Rui Vilar também não foi indiferente àquele casarão "enorme e solene" da Avenida de Camilo e ao impacte dos cartazes dissuasores que algum espírito salazarista colocara em pontos estratégicos do liceu com frases tão edificantes como "No barulho ninguém se entende, é por isso que na revolução ninguém se respeita" ou "Se soubesses o que custa mandar, gostarias de obedecer toda a vida". Belmiro de Azevedo chegou a ser por um curto período chefe de quina na Mocidade Portuguesa, mas, logo que pôde, meteu-se em actividades de xadrez como desculpa para não usar a farda. Já Vilar, animado da mesma intenção, optou por se inscrever em aulas de rádio, tendo andado um ano inteiro para construir um aparelho, sem o conseguir.
Mas nenhum deles deixa de reivindicar memórias estruturantes do Alexandre Herculano. Belmiro de Azevedo, por exemplo, disse ter cimentado por lá a ética de "tolerância zero" que lhe conforma a vida - "zero erros, zero mentiras" - e ganho o gosto pela Matemática que, para ele, é um instrumento tão natural como "andar de bicicleta". António Borges vai mais longe, ao considerar-se "apaixonado" pela ciência dos números, em grande parte por influência de um professor, e já não tanto pela parte musical, cujas aulas de canto coral eram um "verdadeiro fiasco". Rui Vilar recordou a influência de Óscar Lopes ("que, apesar de comunista, nos deu a ler a Pátria Portuguesa, de Júlio Dantas, por ser um livro bem escrito"), a tertúlia Caminho, que ele próprio e alguns colegas fundaram e onde se discutiram temas tão sisudos como a Música de Beethoven e a Poesia Romântica e Simbolista, bem como as sessões do cineclube liceal em que pela primeira vez se viram filmes de Jacques Tati e do neo-realismo italiano.

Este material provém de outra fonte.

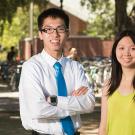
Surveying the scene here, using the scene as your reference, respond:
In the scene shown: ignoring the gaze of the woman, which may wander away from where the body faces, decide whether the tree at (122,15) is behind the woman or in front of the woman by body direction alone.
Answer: behind

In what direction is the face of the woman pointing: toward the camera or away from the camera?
toward the camera

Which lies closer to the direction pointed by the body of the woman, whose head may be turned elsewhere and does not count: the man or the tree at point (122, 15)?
the man

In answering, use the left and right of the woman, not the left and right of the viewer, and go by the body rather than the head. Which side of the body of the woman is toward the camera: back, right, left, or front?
front

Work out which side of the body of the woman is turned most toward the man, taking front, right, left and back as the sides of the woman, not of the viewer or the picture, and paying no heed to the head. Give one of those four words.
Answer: right

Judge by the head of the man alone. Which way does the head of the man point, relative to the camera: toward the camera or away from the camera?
toward the camera
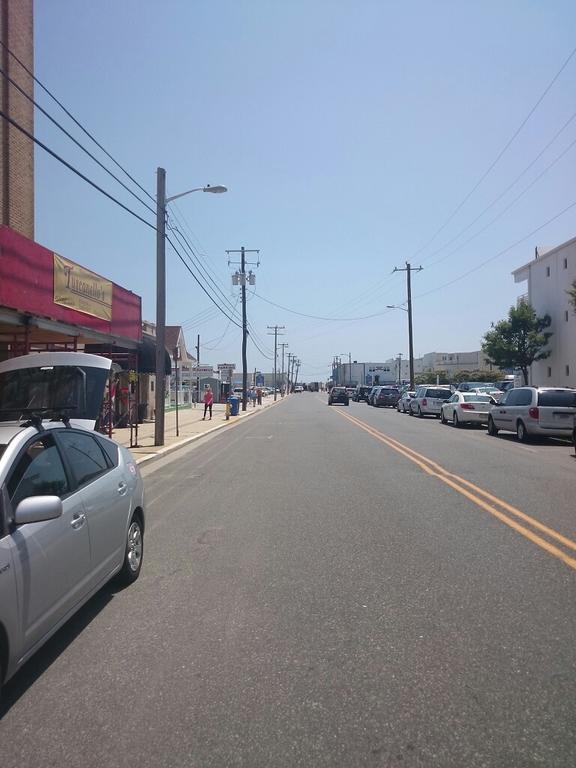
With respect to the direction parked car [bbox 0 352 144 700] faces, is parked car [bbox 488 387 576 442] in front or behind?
behind

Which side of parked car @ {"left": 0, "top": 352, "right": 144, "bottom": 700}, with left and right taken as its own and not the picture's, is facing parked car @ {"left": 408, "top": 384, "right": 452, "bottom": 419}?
back

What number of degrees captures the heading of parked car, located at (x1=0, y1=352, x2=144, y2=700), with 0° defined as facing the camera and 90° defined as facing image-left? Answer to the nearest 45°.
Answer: approximately 45°

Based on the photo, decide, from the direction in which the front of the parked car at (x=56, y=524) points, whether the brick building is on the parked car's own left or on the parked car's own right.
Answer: on the parked car's own right

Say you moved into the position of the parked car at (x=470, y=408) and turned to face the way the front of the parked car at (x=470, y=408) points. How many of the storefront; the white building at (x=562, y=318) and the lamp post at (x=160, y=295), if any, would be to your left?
2

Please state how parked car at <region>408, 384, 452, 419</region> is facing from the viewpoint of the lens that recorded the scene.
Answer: facing away from the viewer and to the left of the viewer

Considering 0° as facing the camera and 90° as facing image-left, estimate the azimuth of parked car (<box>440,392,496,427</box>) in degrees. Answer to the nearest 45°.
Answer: approximately 135°

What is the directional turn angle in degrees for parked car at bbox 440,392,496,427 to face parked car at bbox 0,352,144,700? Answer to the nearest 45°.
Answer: approximately 135° to its left

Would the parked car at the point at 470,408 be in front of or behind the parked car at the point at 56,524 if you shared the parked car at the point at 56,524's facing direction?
behind

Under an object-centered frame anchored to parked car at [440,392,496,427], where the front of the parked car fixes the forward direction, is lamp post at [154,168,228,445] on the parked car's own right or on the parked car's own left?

Para Sobrinho Simões, a "rigidez curricular" do ensino ministrado à época e a prevalência da memorização não foram obstáculo a que os professores tivessem também sabido "motivar" os alunos no gosto pelo conhecimento. Se a semente ficar, pode ser que se cumpra a profecia avançada no início da sessão pelo presidente da Assembleia de Escola, José Luís Sarmento: "Que daqui a cinquenta anos possa um sucessor meu ter a honra de se dirigir a uma assembleia de alexandrinos tão ilustre e tão rica de exemplos como esta. Quem sabe não estarão hoje nas nossas salas de aula os cientistas, empreendedores, artistas, estadistas e filantropos do futuro?".